Background: Vitamin D deficiency is common in the general public and athletic populations and may impair skeletal muscle function. We therefore assessed the effects of vitamin D3 supplementation on serum 25[OH]D concentrations and physical performance.
Methods: 30 club-level athletes were block randomised (using baseline 25[OH]D concentrations) into one of three groups receiving either a placebo (PLB), 20 000 or 40 000 IU/week oral vitamin D3 for 12 weeks. Serum 25[OH]D and muscle function (1-RM bench press and leg press and vertical jump height) were measured presupplementation, 6 and 12 weeks postsupplementation. Vitamin D deficiency was defined in accordance with the US Institute of Medicine guideline (<50 nmol/l).

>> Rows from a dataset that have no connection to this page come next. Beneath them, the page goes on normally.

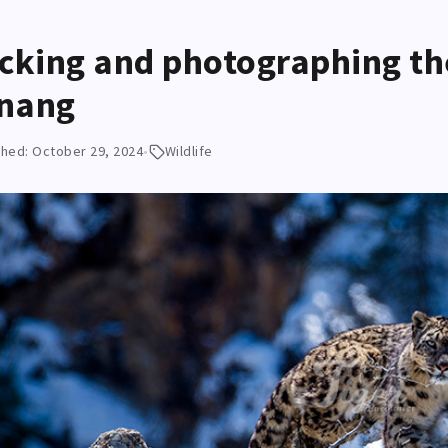
cking and photographing th
nang
shed: October 29, 2024
•
Wildlife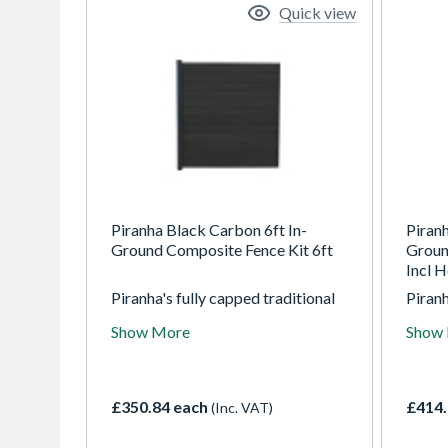
Quick view
Piranha Black Carbon 6ft In-
Piran
Ground Composite Fence Kit 6ft
Groun
Incl H
Piranha's fully capped traditional
Piranh
composite fencing is available in
compos
Show More
Show
three modern colours, each
three
displaying an enhanced woodgrain
displ
finish on both sides. The In-
finish
Ground composite fencing kit
Groun
£350.84 each
£414.
(Inc. VAT)
allows you to fix the fencing
allows
directly into the ground. If you're
direct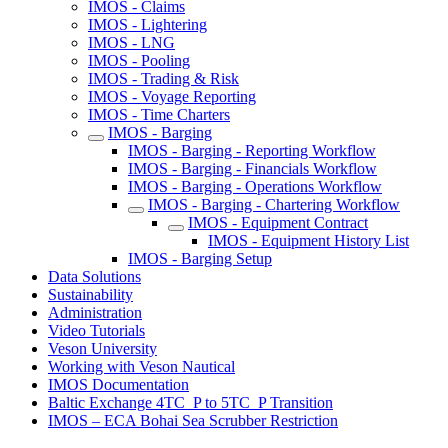
IMOS - Claims
IMOS - Lightering
IMOS - LNG
IMOS - Pooling
IMOS - Trading & Risk
IMOS - Voyage Reporting
IMOS - Time Charters
IMOS - Barging
IMOS - Barging - Reporting Workflow
IMOS - Barging - Financials Workflow
IMOS - Barging - Operations Workflow
IMOS - Barging - Chartering Workflow
IMOS - Equipment Contract
IMOS - Equipment History List
IMOS - Barging Setup
Data Solutions
Sustainability
Administration
Video Tutorials
Veson University
Working with Veson Nautical
IMOS Documentation
Baltic Exchange 4TC_P to 5TC_P Transition
IMOS – ECA Bohai Sea Scrubber Restriction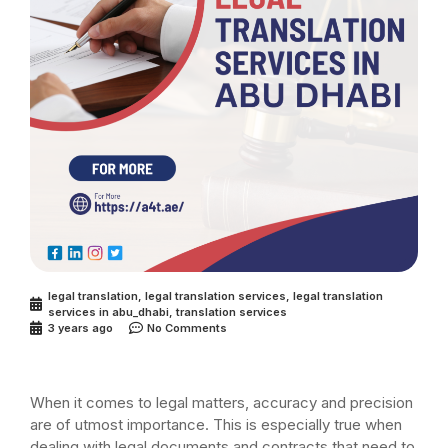
legal translation
,
legal translation services
,
legal translation
services in abu_dhabi
,
translation services
3 years ago
No Comments
When it comes to legal matters, accuracy and precision
are of utmost importance. This is especially true when
dealing with legal documents and contracts that need to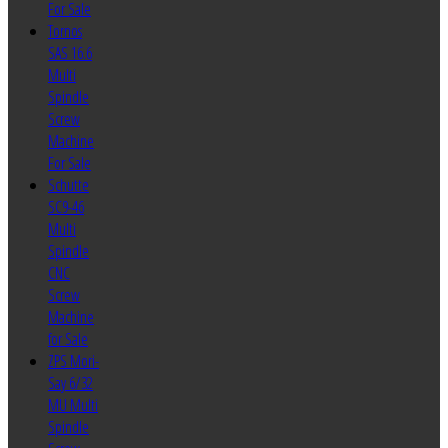
For Sale
Tornos
SAS 16.6
Multi
Spindle
Screw
Machine
For Sale
Schutte
SC9-46
Multi
Spindle
CNC
Screw
Machine
for Sale
ZPS Mori-
Say 6/32
MU Multi
Spindle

Results: 57% of the subject population were vitamin D deficient at baseline (mean±SD value 51±24 nmol/l). Following 6 and 12 weeks supplementation with 20 000 IU (79±14 and 85±10 nmol/l, respectively) or 40 000 IU vitamin D3 (98±14 and 91±24 nmol/l, respectively), serum vitamin D concentrations increased in all participants, with every individual achieving concentrations greater than 50 nmol/l. In contrast, vitamin D concentration in the PLB group decreased at 6 and 12 weeks (37±18 and 41±22 nmol/l, respectively). Increasing serum 25[OH]D had no significant effect on any physical performance parameter (p>0.05).
Conclusions: Both 20 000 and 40 000 IU vitamin D3 supplementation over a 6-week period elevates serum 25[OH]D concentrations above 50 nmol/l, but neither dose given for 12 weeks improved our chosen measures of physical performance.
Keywords: Muscle metabolism; Nutrition; Sports and nutrition; Supplements.